Çöpler’deki felaketi tartıştığımız günlerde, 24 Şubat 2024 günü Ariana Resources CEO’su, Londra Borsası’na bir açıklama gönderdi. Kızıltepe’deki sondaj sonuçlarının memnuniyet verici olduğunu belirtilerek, “Zenit önümüzdeki 18 ay içinde işlenmek üzere cevher çıkarma planı üzerinde çalışıyor" diyordu. İngiliz hissedarlara bekledikleri müjdeyi vermişti.
İşte bu başarıda Erdoğan ve kabinesinin payı büyüktü. Nasıl mı?
GEZİ’DEN 6 AY ÖNCE…
Şimdi biraz gerilere gidelim. Erdoğan’ın “Bunlar çapulcu. Çevrecinin daniskası biziz” açıklamasını yaptığı, Gezi protestolarından 6 ay öncesine…
İngiliz altın tekelinin Kızıltepe için önünde bir engel vardı. Arama yapacağı üç bölge termal turizm alanında kalıyordu. Yani yeraltı suları, endemik bitki örtüsü bakımından korunması gerekli yerlerdi. Şirkete 2012’nin ortalarında Kültür ve Turizm Bakanlığı’ndan izin çıkmıştı. Ancak bölge termal su kaynaklarına sahip olduğundan siyanürle cevher ayrıştırma, atık havuzu vb. mümkün değildi.
Ve 20 Ocak 2013 günü, Başbakan Recep Tayyip Erdoğan imzasıyla bir Bakanlar Kurulu kararnamesi Resmi Gazete’de yayımlandı. Kararnamenin adı şöyleydi: “Bazı Alanların Turizm Merkezi, Bazı Alanların ise Kültür ve Turizm Koruma ve Gelişim Bölgesi Olarak İlanı ile Bazı Turizm Merkezlerinin İsim ve Sınırlarının Değiştirilmesi Hakkında Karar.”
Benzerine defalarca tanık olmuşsunuzdur. Uzman olan birileri araştırmadığı müddetçe neyin kastedildiğinin, niye yapıldığının anlaşılmadığı; içinde ‘koruma’, ‘gelişim’, ‘turizm’ lafları geçtiği için iyi bir şeyler olabileceği hissi uyandıran böyle çok karar yayımlanır. Bunların sonuçlarını belki de yıllar sonra fark ederiz. Bu da öyleydi.

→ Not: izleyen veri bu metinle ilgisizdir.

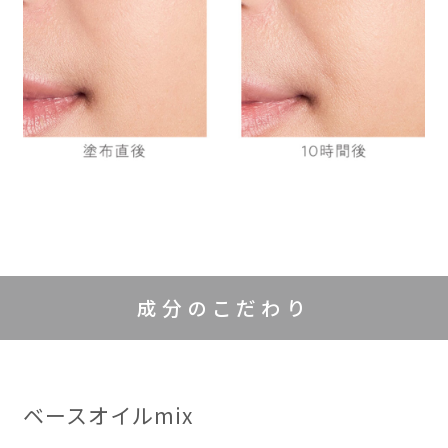
成分のこだわり
ベースオイルmix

‘BİZİM İÇİN BİR ENGEL DAHA KALDIRILDI’
Meseleyi anlayan meslek kuruluşları, çevreciler, hukukçular itiraz etse de tepkiler geri kalan kimsenin umurunda olmadı. Zaten Gezi protestoları üzerinden inşa edilen ‘düşman hukuku’, böyle kararlara itiraz edenleri çoğunluğun önüne ‘yem’ olarak sunmuştu. Oysa Erdoğan’ın kararının ardındaki gerçek ve esas düşman, Londra Borsası’na yapılan açıklamada belirdi. Ariana Resources’in CEO’su şöyle diyordu:
“Türkiye'ye odaklanan altın arama ve geliştirme şirketi Ariana Resources 2013'ün 4. çeyreğinde hedeflenen maden inşaatı öncesinde, Batı Türkiye'deki Kızıltepe Sektörü’nde daha fazla ilerleme kaydettiğini duyurmaktan memnuniyet duyar. Geçen ay ormancılık izinlerimizin onaylanmasının ardından, bu Bakanlar Kurulu kararnamesi, bizim için başka bir engeli kaldırdı. Kararnameden önce, Kızıltepe Sektörü’nün bazı kısımları termal turizm merkezi sınırları içinde yer alıyordu. Kararname sonucunda çıkarıldı. Şirket çeşitli çevresel gerekliliklere uymaya devam edecek olsa da, faaliyetleri artık yeni tanımlanan termal turizm bölgesi üzerinde doğrudan bir etkiye sahip olmayacaktır. Kararnameyi takiben SRK Danışmanlık, ÇED raporunu hazırlayacak. İlk göstergeler, sahanın atık barajının konumu için elverişli olduğunu gösterdiği için son derece cesaret vericidir.”
***
Görüldüğü gibi altın tekelleri yıllara yayılmış bir planla hareket ediyorlar. Hissedarlara kazandıracak en küçük bir kaynağı bile, iktidarın açtığı yol sayesinde, emip tüketmek için sabırsızlanıyorlar. Haliyle Türkiye altın haritasına bakınca, yeni İliçlerin kapıda olduğunu söylemek kehanet olmaz. Balıkesir, Artvin vb. böyle bir kadere hızla koşuyor.